Price pressure —
putting the squeeze on all
After ratcheting back spending during the recession, households have started shopping again. But with unemployment still high and wages barely budging, Americans remain sensitive to shocks, such as higher food and energy prices. Private-label products are growing at double-digit rates and key national brands are losing market share.
In April 2011, gas stations reported the biggest jump, with sales rising 2.7%. Grocery stores saw sales rise 1.5%. Spending at auto dealers, clothing stores and non-store retailers, which are mainly online stores, also increased. Sales ticked down 0.1% at restaurants and bars, which are often cited as a barometer of the willingness of households to splurge. Consumers are not being frivolous with their money.
With ethanol, exports and corn byproducts usage consuming an ever-increasing portion of the supply, corn prices are again hovering around the record levels of 2008. With feed representing over 33% to 50% of the cost of raising an animal, this has put serious cost pressure on food producers in the animal protein sector to raise prices. In April 2011, the cost of food rose 0.3% and energy prices increased 2.5% last month.
The flooding and weather forecasts have produced a big topic of discussion. Unrelenting rains have meant unprecedented delays in planting corn. Concerns include whether the total acreage-pie is shrinking and how much of which crop is being reduced. Planting progress will be essential as the calendar approaches several crucial planting dates.

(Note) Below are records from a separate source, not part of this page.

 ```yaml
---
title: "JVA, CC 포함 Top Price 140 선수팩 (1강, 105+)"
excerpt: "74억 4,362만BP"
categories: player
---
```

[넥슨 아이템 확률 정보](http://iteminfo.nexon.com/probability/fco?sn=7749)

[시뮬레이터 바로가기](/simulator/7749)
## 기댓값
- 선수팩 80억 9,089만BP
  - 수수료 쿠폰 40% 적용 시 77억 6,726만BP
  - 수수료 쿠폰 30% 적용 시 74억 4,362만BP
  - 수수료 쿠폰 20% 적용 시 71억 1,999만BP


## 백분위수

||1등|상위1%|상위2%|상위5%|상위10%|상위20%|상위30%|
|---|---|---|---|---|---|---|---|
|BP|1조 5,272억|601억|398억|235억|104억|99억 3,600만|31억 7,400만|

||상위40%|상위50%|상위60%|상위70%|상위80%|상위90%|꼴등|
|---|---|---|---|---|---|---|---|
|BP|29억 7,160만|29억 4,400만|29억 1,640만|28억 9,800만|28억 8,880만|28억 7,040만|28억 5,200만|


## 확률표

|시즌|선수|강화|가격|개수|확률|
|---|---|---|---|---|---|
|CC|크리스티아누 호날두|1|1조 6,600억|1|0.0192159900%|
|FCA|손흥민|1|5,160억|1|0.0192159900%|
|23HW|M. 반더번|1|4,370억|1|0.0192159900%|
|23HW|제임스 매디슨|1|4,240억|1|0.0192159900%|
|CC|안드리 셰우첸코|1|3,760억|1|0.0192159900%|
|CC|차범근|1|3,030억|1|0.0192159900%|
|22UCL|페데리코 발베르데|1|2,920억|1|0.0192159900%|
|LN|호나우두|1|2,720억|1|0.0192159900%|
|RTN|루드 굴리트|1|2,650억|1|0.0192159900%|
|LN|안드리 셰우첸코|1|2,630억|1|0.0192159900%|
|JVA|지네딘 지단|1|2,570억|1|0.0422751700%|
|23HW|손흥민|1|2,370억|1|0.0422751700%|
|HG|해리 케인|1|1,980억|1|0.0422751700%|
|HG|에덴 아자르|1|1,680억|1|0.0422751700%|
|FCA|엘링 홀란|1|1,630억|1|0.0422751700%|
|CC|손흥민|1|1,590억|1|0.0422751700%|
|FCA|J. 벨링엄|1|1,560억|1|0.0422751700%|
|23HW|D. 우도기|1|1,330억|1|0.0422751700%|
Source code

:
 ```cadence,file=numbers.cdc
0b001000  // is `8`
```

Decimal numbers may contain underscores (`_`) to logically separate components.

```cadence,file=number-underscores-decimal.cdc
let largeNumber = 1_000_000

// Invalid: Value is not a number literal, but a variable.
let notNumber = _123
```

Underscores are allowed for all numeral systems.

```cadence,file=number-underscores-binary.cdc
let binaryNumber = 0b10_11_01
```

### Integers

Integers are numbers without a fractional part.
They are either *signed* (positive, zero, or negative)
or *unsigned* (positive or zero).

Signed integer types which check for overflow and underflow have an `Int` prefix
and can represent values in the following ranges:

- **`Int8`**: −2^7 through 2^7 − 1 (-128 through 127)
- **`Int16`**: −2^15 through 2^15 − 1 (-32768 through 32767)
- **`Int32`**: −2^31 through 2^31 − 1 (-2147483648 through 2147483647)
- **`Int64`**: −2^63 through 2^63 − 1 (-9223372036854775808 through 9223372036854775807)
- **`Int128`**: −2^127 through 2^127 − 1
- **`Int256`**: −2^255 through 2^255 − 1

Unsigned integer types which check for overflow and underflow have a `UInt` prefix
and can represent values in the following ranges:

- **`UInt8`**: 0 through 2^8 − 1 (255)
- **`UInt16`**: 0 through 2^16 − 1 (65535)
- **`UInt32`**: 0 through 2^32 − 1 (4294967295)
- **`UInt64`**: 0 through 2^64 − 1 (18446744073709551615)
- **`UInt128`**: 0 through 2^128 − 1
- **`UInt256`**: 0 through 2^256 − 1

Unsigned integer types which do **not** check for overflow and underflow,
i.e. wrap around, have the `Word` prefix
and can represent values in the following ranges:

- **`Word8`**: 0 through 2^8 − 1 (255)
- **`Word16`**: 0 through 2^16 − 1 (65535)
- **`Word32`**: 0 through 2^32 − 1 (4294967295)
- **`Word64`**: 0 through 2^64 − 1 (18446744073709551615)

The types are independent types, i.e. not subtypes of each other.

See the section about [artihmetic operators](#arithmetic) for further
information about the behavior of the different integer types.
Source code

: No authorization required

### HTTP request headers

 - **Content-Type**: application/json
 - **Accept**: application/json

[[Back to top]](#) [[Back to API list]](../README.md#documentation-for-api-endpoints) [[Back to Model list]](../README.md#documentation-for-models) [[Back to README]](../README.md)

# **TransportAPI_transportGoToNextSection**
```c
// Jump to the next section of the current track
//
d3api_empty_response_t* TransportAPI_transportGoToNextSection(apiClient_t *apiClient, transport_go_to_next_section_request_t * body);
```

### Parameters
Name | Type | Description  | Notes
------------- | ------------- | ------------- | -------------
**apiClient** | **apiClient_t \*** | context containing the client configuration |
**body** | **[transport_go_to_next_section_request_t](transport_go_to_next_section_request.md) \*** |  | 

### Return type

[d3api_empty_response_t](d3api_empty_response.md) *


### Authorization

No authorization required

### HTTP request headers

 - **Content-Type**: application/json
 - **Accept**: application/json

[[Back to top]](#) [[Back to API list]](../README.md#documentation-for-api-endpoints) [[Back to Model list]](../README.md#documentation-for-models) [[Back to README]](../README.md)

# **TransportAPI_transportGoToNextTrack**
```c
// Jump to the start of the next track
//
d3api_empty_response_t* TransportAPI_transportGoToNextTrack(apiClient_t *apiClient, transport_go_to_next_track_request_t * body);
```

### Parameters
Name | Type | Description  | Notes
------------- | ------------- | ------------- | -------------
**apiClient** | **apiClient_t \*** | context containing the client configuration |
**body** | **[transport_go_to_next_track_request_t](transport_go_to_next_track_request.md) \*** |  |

Concerns also center along the Mississippi River (corn, cotton and rice planting), as well as several states in the eastern and southern corn belt where progress lags
(Indiana, Ohio, Kentucky). There are northern states (North Dakota, South Dakota, Minnesota) where rain, flooding and cool temperatures have combined to raise concerns about spring wheat, corn and soybean planting. This is a moving target, but one that bears watching, as some commodities, especially corn, cannot stand to have acreage reduced by much.
Regarding soybeans, supplies remain critically short. The 2011-2012 soybean output is projected to decline 1.3% to its smallest level in three years. Use estimates are similar to 2010-2011, which is expected to cause soybean supplies to remain critically short next year. World soybean supplies are expected to modestly tighten yet still be historically adequate.
The combination of high corn and soybean prices along with the rising cost of transporting food and food ingredients will likely continue to contribute to higher food prices for consumers long-term. Retailers and foodservice operators are doing their best to keep prices low to satisfy their consumers. However, with the forecasted commodity markets, their ability to maintain low prices will be challenging.
With producers already pressed to stay above water, the next few months will be challenging to all.